There are, of course, benefits for businesses too, and many employers promote flexible working as good business sense:
- Attracting and retaining a skilled and diverse workforce can benefit your business with a higher level of skills that will drive success.
- Staff retention can also improve recruitment costs and boost job satisfaction and staff morale.
- Offering manageable hours can give your staff a better work-life balance, reducing sickness absences.
- Continuity from keeping experienced staff can provide an exceptional level of service.
- High retention rates can foster a positive environment that promotes employee relations, motivation, and commitment.
- A skilled and diverse workforce is vital to unlocking success and achieving long-term goals.
Should the Cayman Islands Government Follow Suit?
While we can’t comment on if Cayman would follow in the footsteps of the UK government, we can say that professionals want more say in where and when they work, and employers would be naïve to dismiss the topic outright.

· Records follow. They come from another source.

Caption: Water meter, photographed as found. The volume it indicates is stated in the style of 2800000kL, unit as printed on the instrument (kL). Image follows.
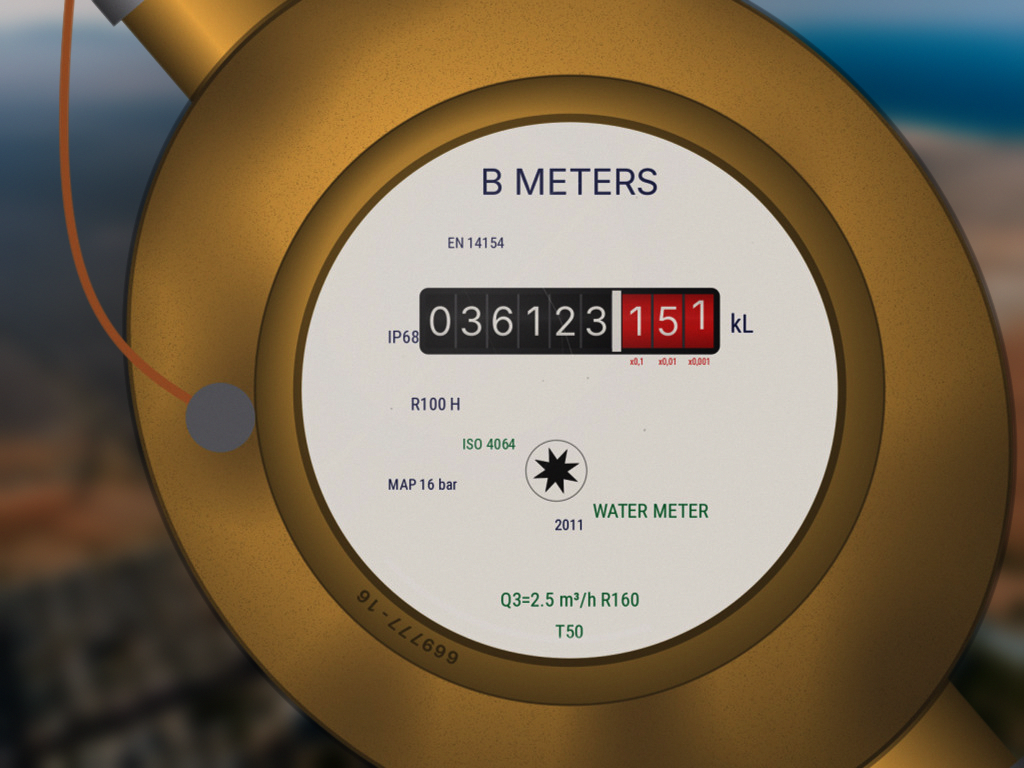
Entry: 36123.151kL
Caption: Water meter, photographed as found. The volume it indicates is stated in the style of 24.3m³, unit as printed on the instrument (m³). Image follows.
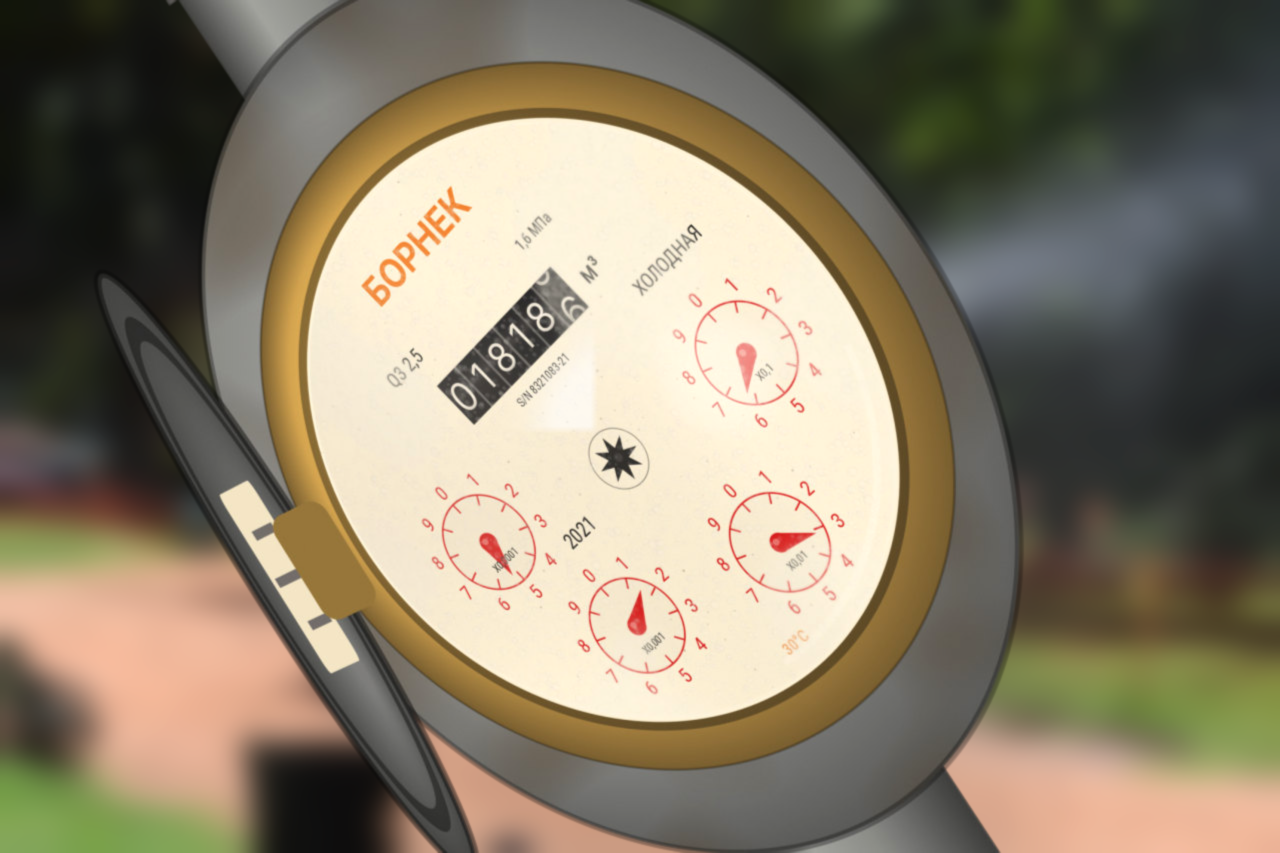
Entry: 18185.6315m³
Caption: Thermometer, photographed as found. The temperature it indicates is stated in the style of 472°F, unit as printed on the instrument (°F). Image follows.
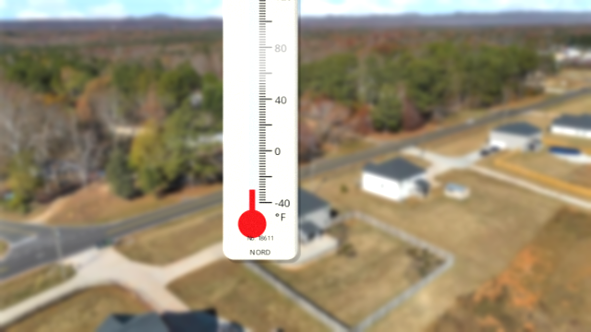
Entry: -30°F
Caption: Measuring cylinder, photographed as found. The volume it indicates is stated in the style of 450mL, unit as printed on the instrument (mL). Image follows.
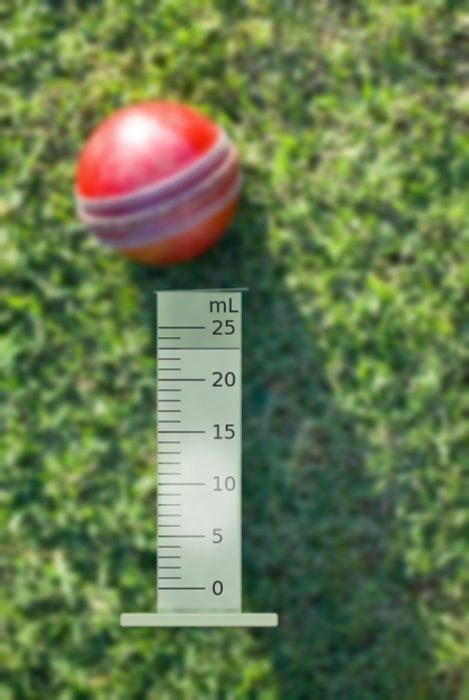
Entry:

With a candidate-driven market in Cayman and other offshore jurisdictions, it is essential that companies embrace flexibility in their workplace, as it is such an in-demand benefit that top talent seeks. Cutting out all flexibility could be harmful to hiring and retention strategies.
As Nova states in their guide, “The key is finding which flexible work arrangements will provide sufficient flexibility to keep workers happy and attract top talent without negatively impacting culture, productivity, or work quality. Finally, your leaders must be appropriately trained.”